→ Given exercise
Can you print the part of the subtyping forum post between "As a reminder, I" and "safely simplified away.", inclusive?
## begin Excerpt provided
Confusing Subtying Query

[Pat-Lafon]

I discussed this with you on Tuesday. I wanted to post the queries here to get your input and clarify if there is an issue on my end or if your improved typechecker better handles this.

As a reminder, I have inferred path conditions of the form:

[v:int list | (∃ b, (∃ b!26, (∃ _x10!0, (∃ _x9!0, (∃ a!23, (∃ b!27, (∃ x!16, (∃ b1!8, (∃ a!24, (∃ b!28, (∃ b!29, ((b <=> (size!0 == 0)) ∧ b))))))))))))]
[v:int list | (∃ b, (∃ b!38, (∃ b!39, (∃ x!17, (∃ b1!10, (∃ a!30, (∃ b!40, (∃ _x12!1, (∃ _x11!1, (∃ a!31, (∃ b!41, ((b <=> (size!0 == 0)) ∧ ((¬ b) ∧ b1!10)))))))))))))]
[v:int list | (∃ b, (∃ b!50, (∃ b!51, (∃ x!18, (∃ b1!12, (∃ a!37, (∃ b!52, (∃ b!53, (∃ _x14!1, (∃ _x13!1, (∃ a!38, ((b <=> (size!0 == 0)) ∧ ((¬ b) ∧ (¬ b1!12))))))))))))))]

For the sizedlist example. Most of the existentials there are unused and I believe could be safely simplified away.
## end Excerpt provided
## begin Supplied information
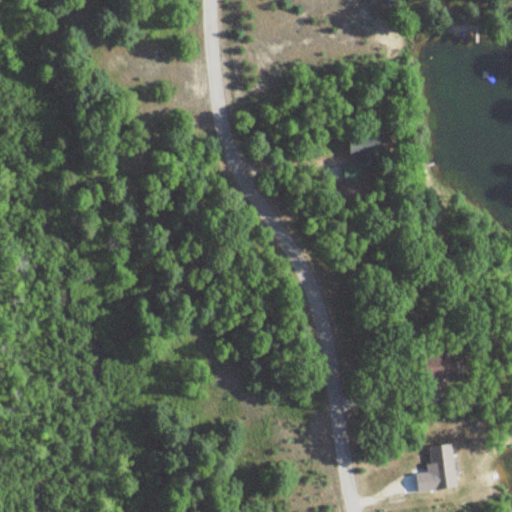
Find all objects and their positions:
road: (292, 250)
building: (448, 370)
building: (444, 467)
## end Supplied information
→ Written response
As a reminder, I have inferred path conditions of the form:

[v:int list | (∃ b, (∃ b!26, (∃ _x10!0, (∃ _x9!0, (∃ a!23, (∃ b!27, (∃ x!16, (∃ b1!8, (∃ a!24, (∃ b!28, (∃ b!29, ((b <=> (size!0 == 0)) ∧ b))))))))))))]
[v:int list | (∃ b, (∃ b!38, (∃ b!39, (∃ x!17, (∃ b1!10, (∃ a!30, (∃ b!40, (∃ _x12!1, (∃ _x11!1, (∃ a!31, (∃ b!41, ((b <=> (size!0 == 0)) ∧ ((¬ b) ∧ b1!10)))))))))))))]
[v:int list | (∃ b, (∃ b!50, (∃ b!51, (∃ x!18, (∃ b1!12, (∃ a!37, (∃ b!52, (∃ b!53, (∃ _x14!1, (∃ _x13!1, (∃ a!38, ((b <=> (size!0 == 0)) ∧ ((¬ b) ∧ (¬ b1!12))))))))))))))]

For the sizedlist example. Most of the existentials there are unused and I believe could be safely simplified away.